Rendered images with source text:
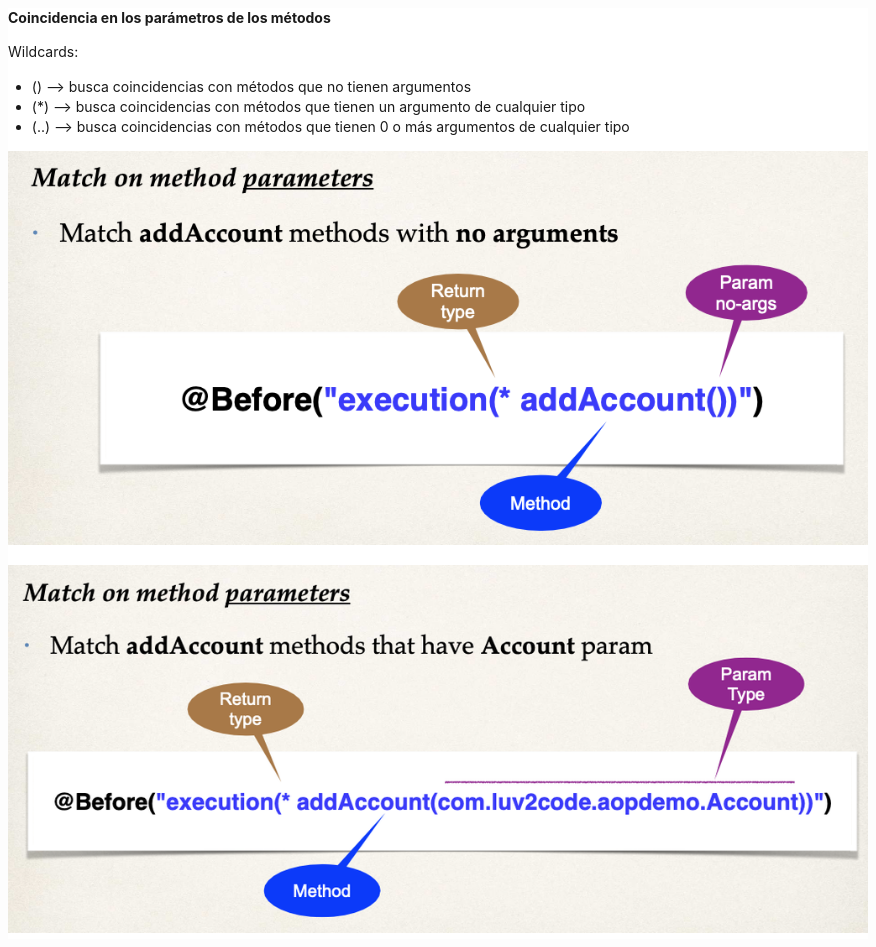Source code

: **Coincidencia en los parámetros de los métodos**

Wildcards:

- () --> busca coincidencias con métodos que no tienen argumentos
- (\*) --> busca coincidencias con métodos que tienen un argumento de cualquier tipo
- (..) --> busca coincidencias con métodos que tienen 0 o más argumentos de cualquier tipo

![alt text](./images/PointcutExpressionLanguage_7.png)

![alt text](./images/PointcutExpressionLanguage_8.png)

#### WORK ORDER
What are the lines from the one with "- (..) --> busca" through the end of the records above? Set them down exactly, both ends included, and nothing else.

#### ANSWER BELOW
- (..) --> busca coincidencias con métodos que tienen 0 o más argumentos de cualquier tipo

![alt text](./images/PointcutExpressionLanguage_7.png)

![alt text](./images/PointcutExpressionLanguage_8.png)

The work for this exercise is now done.